Wow, was für ein großartiges Kapitel für Vermarkter Blinken ist. Dieses Zitat auf S. 160 skizziert die Gedanken, die ein großer Vermarkter (Louis Cheskin) über Verpackungen hatte: “Cheskin war überzeugt, dass Menschen, wenn sie eine Bewertung von etwas abgeben, das sie in einem Supermarkt oder einem Kaufhaus kaufen könnten, ohne es zu merken, Empfindungen oder Eindrücke übertragen, die sie haben über die Verpackung des Produkts zum Produkt selbst. Anders ausgedrückt, Cheskin glaubte, dass die meisten von uns auf unbewusster Ebene nicht zwischen der Verpackung und dem Produkt unterscheiden. Das Produkt ist die Verpackung und das Produkt kombiniert. “

Ein Schlüsselkonzept in diesem Kapitel ist, dass Experten häufig zuverlässiger identifizieren können, was auf dem Markt funktionieren wird oder nicht als Marktforschung auf der Grundlage von Verbraucherumfragen. Für Vermarkter kleiner Unternehmen ist dieses Kapitel daher ein Muss. Sie wissen genau, dass Sie selten das Geld für Verbraucherumfragen haben.

Gladwell untersucht das New Coke-Debakel und die Unvollständigkeit der Marktforschung, die dazu geführt hat. Obwohl dies ein bekannter Marketingfehler ist, liefert Gladwell seine typische journalistische Geschichte hinter den Kulissen und gibt uns einen Hinweis darauf, warum die Marketinginformationen, auf die sich die Coke-Vermarkter stützten, zunächst fehlerhaft waren.

Noch faszinierender ist seine Erkundung des Musikers Kenna. Eine Person, der Musikexperten zustimmen, sollte ein Knaller sein, aber keine Top 40-Sendezeit im Radio erreichen, da die Marktforschung nicht dieselben Informationen erfassen kann, die die Experten in einem Blink sehen.

Warum? Denn wie Gladwell betont, sind die “… ersten Eindrücke von Experten anders … esoterischer und komplexer”. (S. 179). Kennas Musik ist anders und schwer zu kennzeichnen, daher kann ihn die Musikmarktforschung nicht angemessen messen.

Gladwell erzählt auch die Geschichte des Aeron-Stuhls – ein neues Produkt mit einem völlig innovativen Aussehen, von dem selbst Experten sagten, dass es scheitern würde. Aber mit diesem Stuhl, der so anders aussah, wussten die Leute nicht, wie sie sich dabei fühlten; Laut Gladwell haben die Verbraucher “ihre eigenen Gefühle falsch interpretiert” (S. 173). Marktforschung ergab, dass der Stuhl versagen würde, aber nicht, weil es ein großartiges Produkt war.
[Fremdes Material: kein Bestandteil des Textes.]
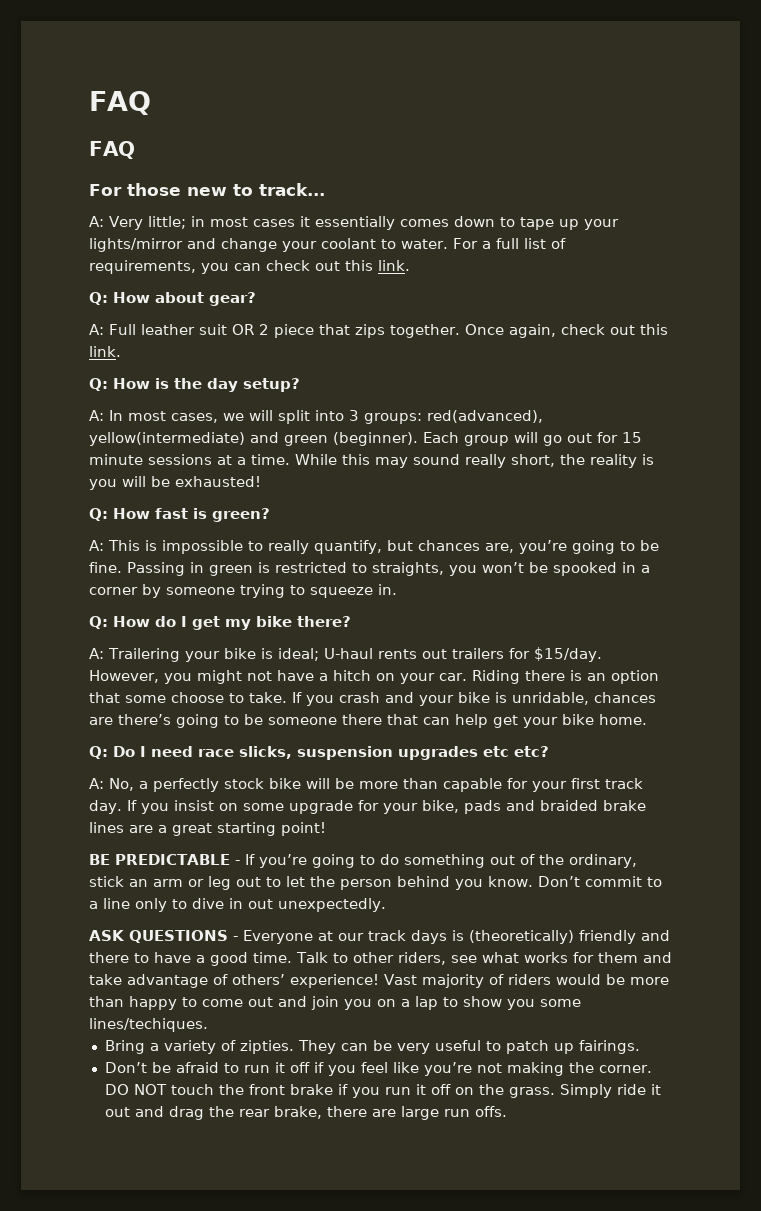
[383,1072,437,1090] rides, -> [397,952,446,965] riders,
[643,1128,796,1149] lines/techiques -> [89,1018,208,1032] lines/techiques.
Was bedeutet dieses Kapitel für den Kleinunternehmer? Zwei Lektionen.

Zum einen müssen wir die Grenzen der Marktforschung verstehen. Diese Methode ist weder narrensicher noch garantiert sie den Markterfolg oder verhindert ein Marktversagen.

Zweitens sollte der Kleinunternehmer lernen, zu erkennen, in welchen Bereichen er Experte ist und in welchen Fächern er nicht ist. In Bereichen, in denen Sie wissen, dass Sie ein Experte sind – wo Ihre jahrelange Erfahrung Sie gut gelehrt hat und Sie jetzt blitzschnell etwas über Ihre Branche oder Ihre Branche in Bezug auf Ihre Kunden erkennen können – ist dies eine sichere Sache dass Sie wirklich ein Experte sind.

Eine wichtige Gefahr besteht jedoch darin, zu glauben, dass Sie in allen Bereichen Ihres Unternehmens Experte sind. Sie sind es nicht und selbst Ihre Kunden sind es nicht. Sie sind sehr versierte Käufer, aber auch sie wissen nicht immer, warum sie das tun, was sie tun. Wenn möglich, studieren Sie, was sie tun, und finden Sie dann heraus, wie Sie dieses Verhalten zu Ihren Gunsten ändern können.

Denken Sie daran: Marke (wer Sie sind) + Paket (Ihr Gesicht zum Kunden) + Menschen (Kunden und Mitarbeiter) = Marketingerfolg.